REQUEST:
Reproduce verbatim the part of the data below that opens with the line containing "Maestro, partiste a inscribirte en el" and closes with the line containing "Nuevo Club Easy Pro", including both of those lines.

INPUT DATA:
--------------------
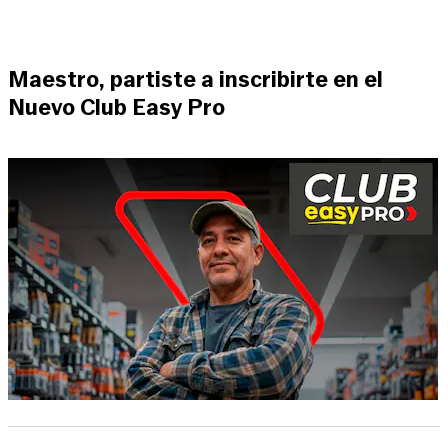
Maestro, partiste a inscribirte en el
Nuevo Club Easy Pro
--------------------
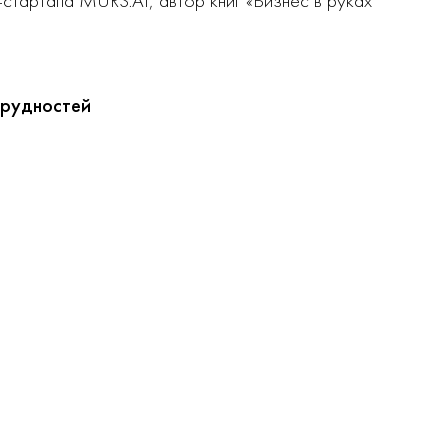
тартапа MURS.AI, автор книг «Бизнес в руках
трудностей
--------------------
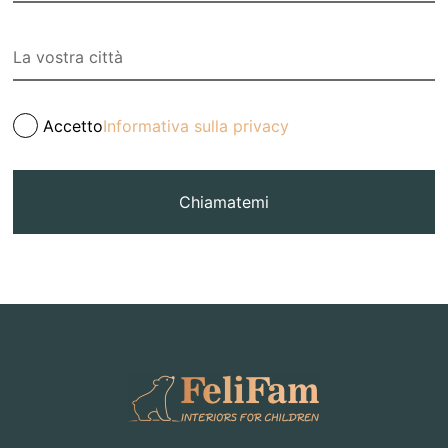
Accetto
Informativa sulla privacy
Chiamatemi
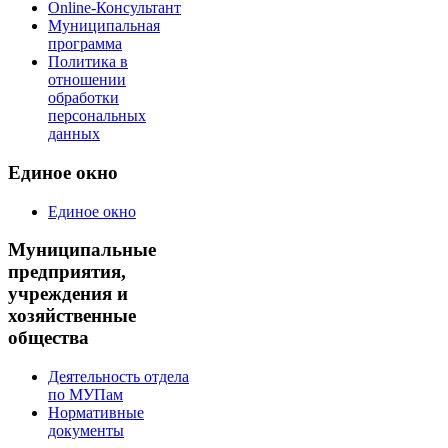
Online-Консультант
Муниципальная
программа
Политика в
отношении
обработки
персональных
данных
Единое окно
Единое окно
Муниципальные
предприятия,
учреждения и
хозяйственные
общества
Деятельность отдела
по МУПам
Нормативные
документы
--------------------
ANSWER SECTION:
Maestro, partiste a inscribirte en el
Nuevo Club Easy Pro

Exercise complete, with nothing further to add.